== EXERCISE DATA ==
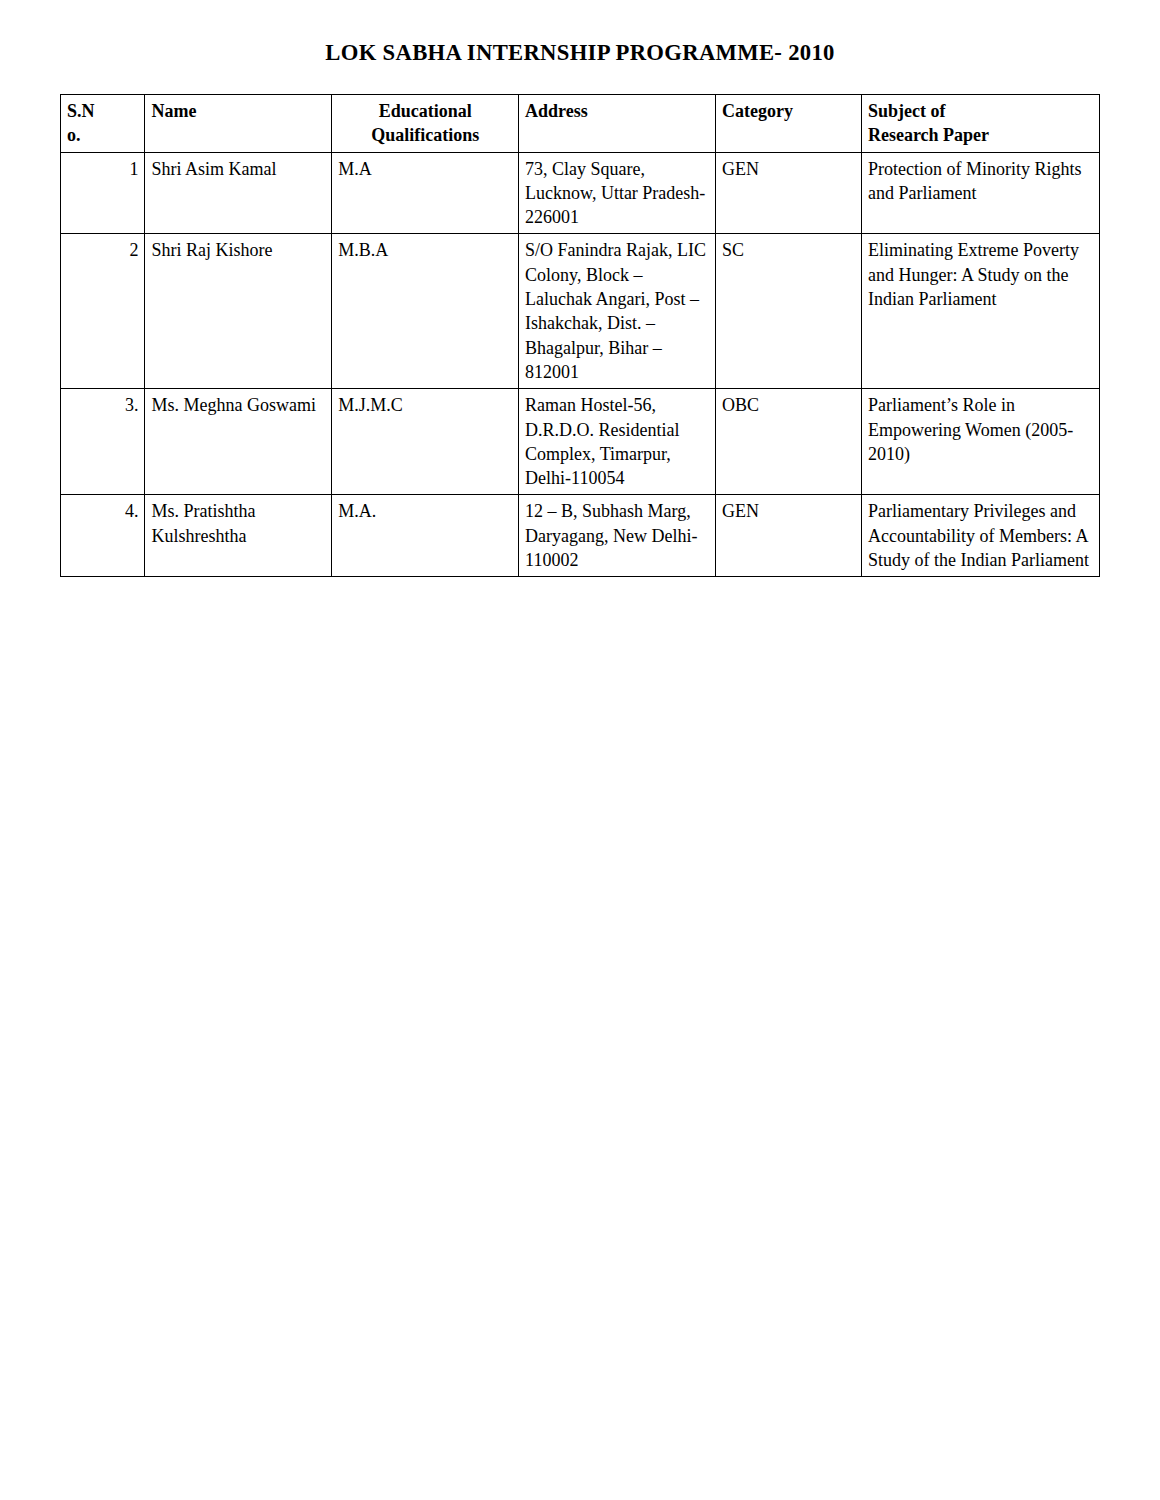LOK SABHA INTERNSHIP PROGRAMME- 2010
| S.N o. | Name | Educational Qualifications | Address | Category | Subject of Research Paper |
| --- | --- | --- | --- | --- | --- |
| 1 | Shri Asim Kamal | M.A | 73, Clay Square, Lucknow, Uttar Pradesh- 226001 | GEN | Protection of Minority Rights and Parliament |
| 2 | Shri Raj Kishore | M.B.A | S/O Fanindra Rajak, LIC Colony, Block – Laluchak Angari, Post – Ishakchak, Dist. – Bhagalpur, Bihar – 812001 | SC | Eliminating Extreme Poverty and Hunger: A Study on the Indian Parliament |
| 3. | Ms. Meghna Goswami | M.J.M.C | Raman Hostel-56, D.R.D.O. Residential Complex, Timarpur, Delhi-110054 | OBC | Parliament’s Role in Empowering Women (2005-2010) |
| 4. | Ms. Pratishtha Kulshreshtha | M.A. | 12 – B, Subhash Marg, Daryagang, New Delhi-110002 | GEN | Parliamentary Privileges and Accountability of Members: A Study of the Indian Parliament |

== WHAT IS NEEDED ==
Retype, exactly and only, the lines running from the one with "Research Paper |" through the final line of the listing above.

== RESULT OF THE EXERCISE ==
| S.N o. | Name | Educational Qualifications | Address | Category | Subject of Research Paper |
| --- | --- | --- | --- | --- | --- |
| 1 | Shri Asim Kamal | M.A | 73, Clay Square, Lucknow, Uttar Pradesh- 226001 | GEN | Protection of Minority Rights and Parliament |
| 2 | Shri Raj Kishore | M.B.A | S/O Fanindra Rajak, LIC Colony, Block – Laluchak Angari, Post – Ishakchak, Dist. – Bhagalpur, Bihar – 812001 | SC | Eliminating Extreme Poverty and Hunger: A Study on the Indian Parliament |
| 3. | Ms. Meghna Goswami | M.J.M.C | Raman Hostel-56, D.R.D.O. Residential Complex, Timarpur, Delhi-110054 | OBC | Parliament’s Role in Empowering Women (2005-2010) |
| 4. | Ms. Pratishtha Kulshreshtha | M.A. | 12 – B, Subhash Marg, Daryagang, New Delhi-110002 | GEN | Parliamentary Privileges and Accountability of Members: A Study of the Indian Parliament |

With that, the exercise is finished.